▶ PROBLEM DETAILS
Pull out each line in the items below that contains the string "sobre" and copy those lines in full.

▶ MATERIALS PROVIDED
= Beginning of Section =
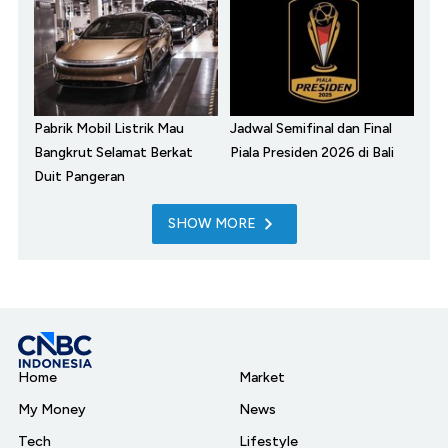
Pabrik Mobil Listrik Mau
Jadwal Semifinal dan Final
Bangkrut Selamat Berkat
Piala Presiden 2026 di Bali
Duit Pangeran
SHOW MORE
Home
Market
My Money
News
Tech
Lifestyle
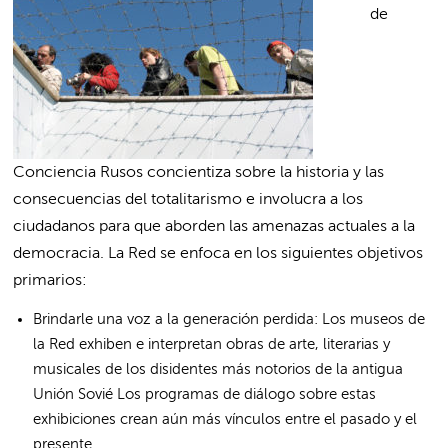
de
Conciencia Rusos concientiza sobre la historia y las
consecuencias del totalitarismo e involucra a los
ciudadanos para que aborden las amenazas actuales a la
democracia. La Red se enfoca en los siguientes objetivos
primarios:
Brindarle una voz a la generación perdida: Los museos de
la Red exhiben e interpretan obras de arte, literarias y
musicales de los disidentes más notorios de la antigua
Unión Sovié Los programas de diálogo sobre estas
exhibiciones crean aún más vínculos entre el pasado y el
presente.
= End of Section =
▶ EXERCISE RESULT
Conciencia Rusos concientiza sobre la historia y las
Unión Sovié Los programas de diálogo sobre estas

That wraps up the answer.